■ **What you will do**:
Make an exact copy of all the entries below, with the pictures left out.

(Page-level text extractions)
______

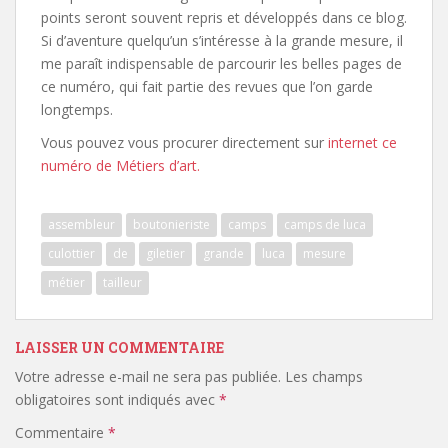
points seront souvent repris et développés dans ce blog.
Si d’aventure quelqu’un s’intéresse à la grande mesure, il
me paraît indispensable de parcourir les belles pages de
ce numéro, qui fait partie des revues que l’on garde
longtemps.
Vous pouvez vous procurer directement sur
internet ce
numéro de Métiers d’art.
assembleur
boutonieriste
camps
camps de luca
culottier
de
giletier
grande
luca
mesure
métier
tailleur
LAISSER UN COMMENTAIRE
Votre adresse e-mail ne sera pas publiée.
Les champs
obligatoires sont indiqués avec
*
Commentaire
*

______

■ **Finished exercise**:
points seront souvent repris et développés dans ce blog.
Si d’aventure quelqu’un s’intéresse à la grande mesure, il
me paraît indispensable de parcourir les belles pages de
ce numéro, qui fait partie des revues que l’on garde
longtemps.
Vous pouvez vous procurer directement sur
internet ce
numéro de Métiers d’art.
assembleur
boutonieriste
camps
camps de luca
culottier
de
giletier
grande
luca
mesure
métier
tailleur
LAISSER UN COMMENTAIRE
Votre adresse e-mail ne sera pas publiée.
Les champs
obligatoires sont indiqués avec
*
Commentaire
*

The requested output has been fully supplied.